Caixin
Aug 22, 2018 08:38 PM
FINANCE

Anbang to Shed Stake in Rural Bank as Asset Sales Pick Up

A branch of Chengdu Rural Commercial Bank in Chengdu, Southwest China's Sichuan province, pictured in March 2011. Photo: VCG
A branch of Chengdu Rural Commercial Bank in Chengdu, Southwest China's Sichuan province, pictured in March 2011. Photo: VCG

Anbang Insurance Group Co. Ltd., whose founder was imprisoned after the government took over the company earlier this year, is preparing to sell its controlling stake in a rural bank to comply with regulations, Caixin has learned from multiple sources.

The move comes amid a broad sell-off of assets by a group of Chinese conglomerates, such as HNA Group Co. Ltd., CEFC China Energy Co. Ltd. and Tomorrow Holding Ltd., which have come under government scrutiny for their aggressive purchases at home and abroad.

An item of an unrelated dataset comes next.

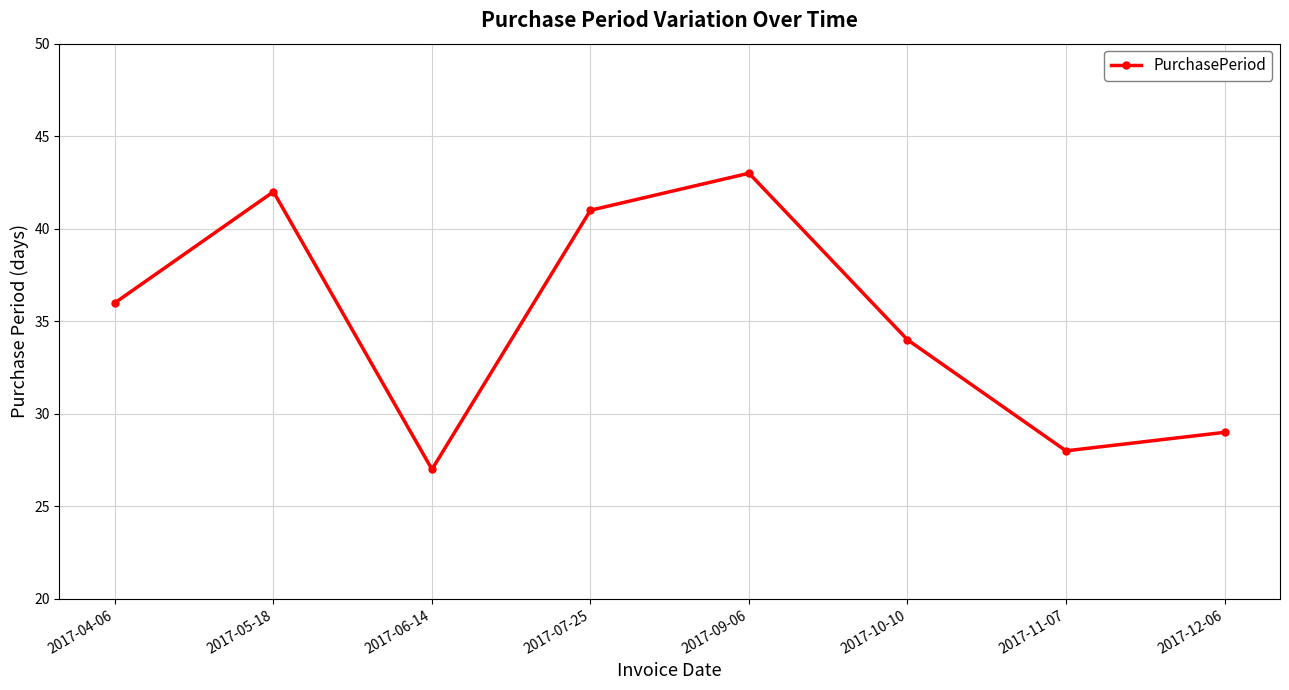

What is the average value?

35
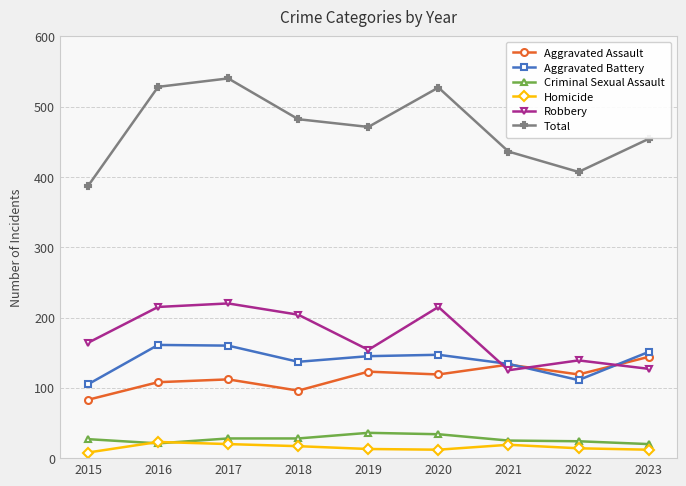

What are all the series names shown in the legend?

Aggravated Assault, Aggravated Battery, Criminal Sexual Assault, Homicide, Robbery, Total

Anbang’s asset-shedding plan also comes as a Shanghai court on Thursday rejected the appeal (link in Chinese) of the conviction of the firm’s founder, Wu Xiaohui, which means Wu faces 18 years in prison for fundraising fraud and embezzlement.

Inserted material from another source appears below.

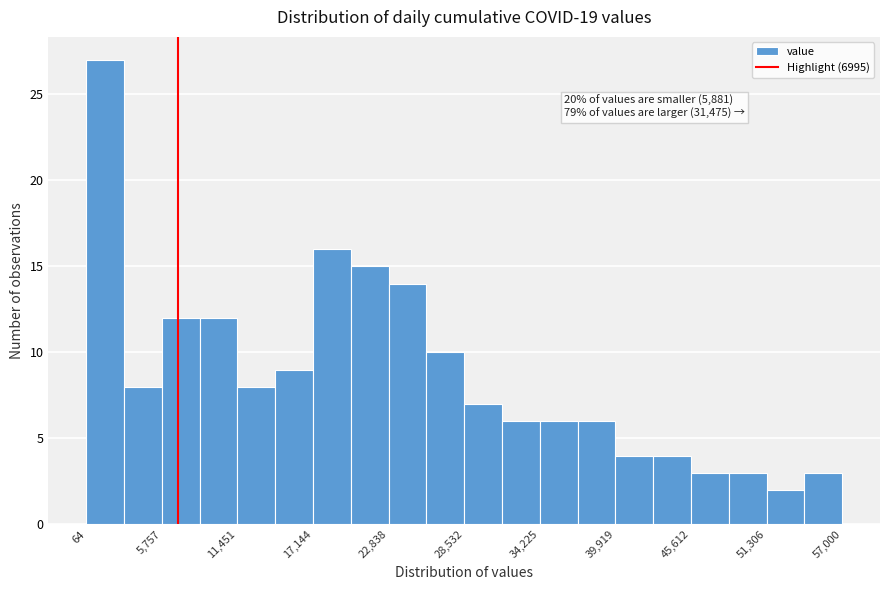

Around what value on the x-axis is the tallest bar? Give the approximate position of its centre, as read against the axis.

1000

Anbang plans to pare its controlling stake in Chengdu Rural Commercial Bank Co. Ltd., which was previously controlled by the government of Chengdu, the capital city of South China’s Sichuan province, sources with knowledge of the matter told Caixin.

Companies interested in buying Anbang’s controlling stake in the rural bank include two state-owned enterprises controlled by the Chengdu government, two controlled by the Sichuan government, and Shenzhen-listed liquor-maker Wuliangye Yibin Co. Ltd., which is controlled by the city government of Yibin in Sichuan, sources said.

Other potential buyers include e-commerce giant Alibaba Group Holding Ltd., automaker Zhejiang Geely Holding Group Co. Ltd., and Shenzhen-listed feed producer New Hope Liuhe Co. Ltd., they said.

Some of these potential buyers started due diligence in early August, sources told Caixin. Anbang is likely to sell its stake in the rural bank at an auction on a Shanghai-based financial asset exchange, one of them said.

According to China’s rules on the ownership of commercial banks, an investor that holds a stake of 5% or higher in any bank is allowed to own only either a controlling stake in no more than one bank, or a non-controlling stake in no more than two banks.

That means Anbang has to make a choice on which way to go. Currently, it owns a stake of at least 46% in Chengdu Rural Commercial Bank. Meanwhile, it has a 17.84% stake in China Minsheng Banking Corp. Ltd. and an 11.63% stake in China Merchants Bank Co. Ltd., both of which are the country’s leading joint-stock lenders.

The plan to sell the rural bank is the latest step in the embattled financial giant’s shedding of assets after the top insurance regulatory agency took control of the company earlier this year.

Give full play to the banking license

The government team now in charge of running Anbang has found a host of murky entanglements between Anbang and Chengdu Rural Commercial Bank, Caixin has learned from sources with knowledge of the matter.

Anbang got all the funding for its overseas asset purchases through one type of financing, in which it pledged collateral in exchange for domestic banks’ guarantee letters for loans issued by overseas lenders to its offshore subsidiaries, regulators told Caixin.

The collateral Anbang pledged was the certificates of deposit that Chengdu Rural Commercial Bank provided, a former employee with the bank told Caixin.

Anbang had a deposit balance of around 150 billion yuan ($21.91 billion) in the rural bank at the end of each of the last three years, according to the lender’s annual reports.

Controlling the rural bank also allowed Anbang to consolidate the bank’s financial statements with its own, so as to enlarge its total assets. By the end of 2014, Anbang’s total assets amounted to more than 1 trillion yuan after combining with the lender’s 634 billion yuan of assets.

Anbang persuaded the insurance regulator to raise the cap on an insurance company’s equity investment to 30% of its total assets from the previous 20% limit, sources told Caixin. Such a regulatory revision, which took effect in February 2014, enabled Anbang to buy more equity assets at home and abroad.

The Chengdu government owned a 31% stake in Chengdu Rural Commercial Bank when it was established in December 2009. In November 2011, Anbang overtook the city government as the lender’s biggest shareholder by purchasing a 35% stake through a private placement.

Anbang sealed that deal at a cost lower than the market’s expectations with the help of Li Chuncheng, Chengdu’s top Communist Party official at that time, sources with the knowledge told Caixin. Li was sentenced in October 2015 to 13 years in prison for graft.